Cependant, elle est allée à l’audition pour jouer Mme Pina.
Vous savez à quel point cela aurait été ennuyeux. J’ai inventé Silvani, je lui ai donné un cadre, ayant à disposition un tissu épais comme celui de Villaggio. Lorsque Luciano Salce m’a appelé pour auditionner, ne connaissant pas les détails du rôle que j’étais censé jouer, je me suis présenté dans une robe rouge moulante, des bas résille et des talons aiguilles. J’ai ouvert la porte en rampant et il m’a dit : « Anna, je me souvenais de toi plus moche ». Paul a répondu : « Elle est pleine de défauts, mais elle les porte dans ses talons. Et quelqu’un comme Fantozzi ne peut que rêver de quelqu’un comme ça ». L’auto-ironie m’a toujours sauvé, plus j’y pense, plus j’en suis convaincu.

Pouvez-vous me dire comment ça s’est passé la fois où vous avez envoyé Fellini en enfer ?
Je travaillais sur le doublage d’un de ses films, Rome, avec le grand Oreste Lionello.
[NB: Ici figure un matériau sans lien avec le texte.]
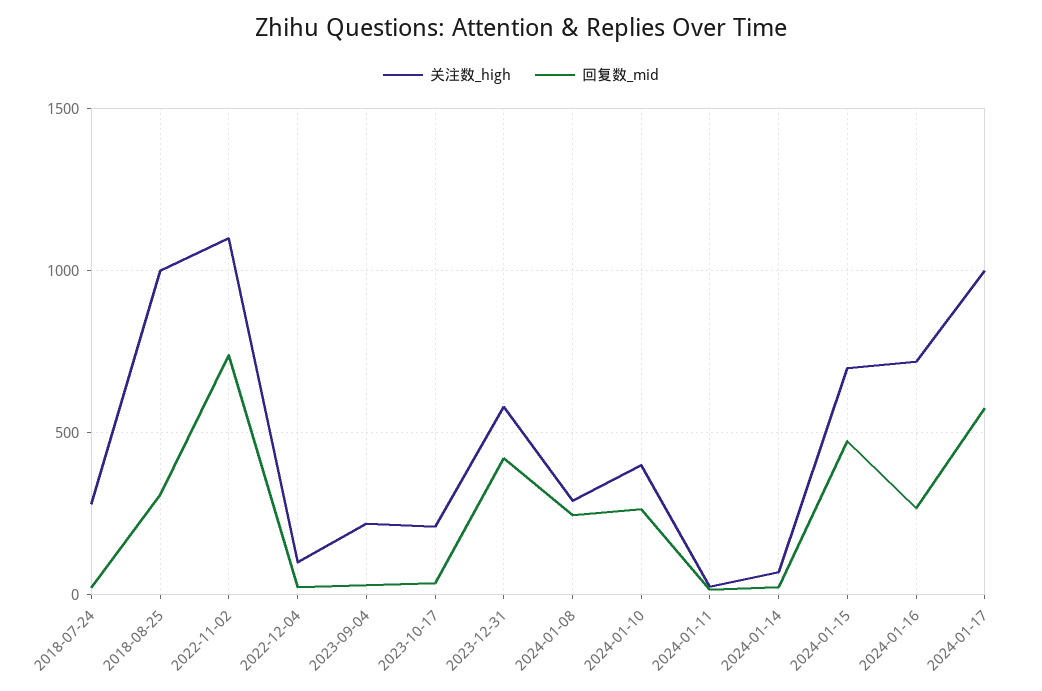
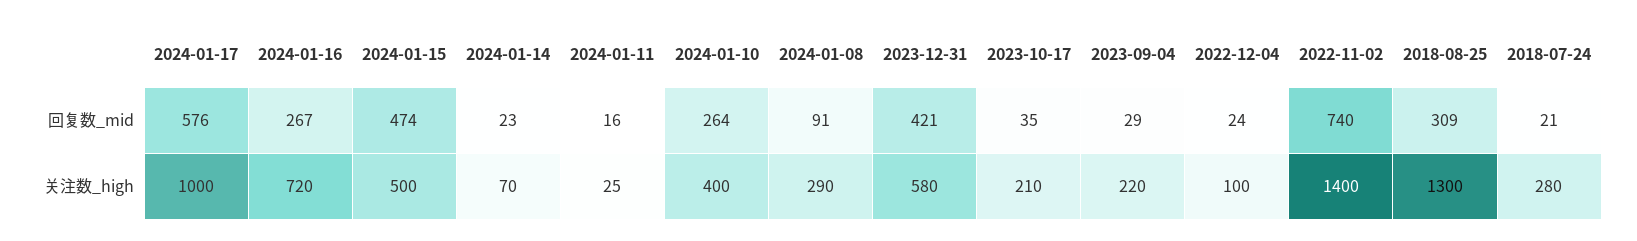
关注数_high, 2018-08-25: 1000 -> 1300
关注数_high, 2022-11-02: 1100 -> 1400
回复数_mid, 2024-01-08: 250 -> 91
关注数_high, 2024-01-15: 700 -> 500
Un jour, il est apparu derrière la vitre, me demandant de doubler un centenaire. Tâche difficile pour moi car j’étais une petite fille à l’époque. J’ai essayé et essayé, mais ça n’a jamais marché. A tel point qu’à la fin, agacé, il a crié : « Mademoiselle Mezzamauro, vous n’êtes pas bonne du tout ». Il ne l’avait jamais dit, je lui ai répondu : « Regardez Monsieur « Felloni », puisque vous avez une actrice beaucoup plus âgée que moi à la maison, laissez-la faire le doublage ! ». J’ai claqué la partie et je suis parti, fier et content.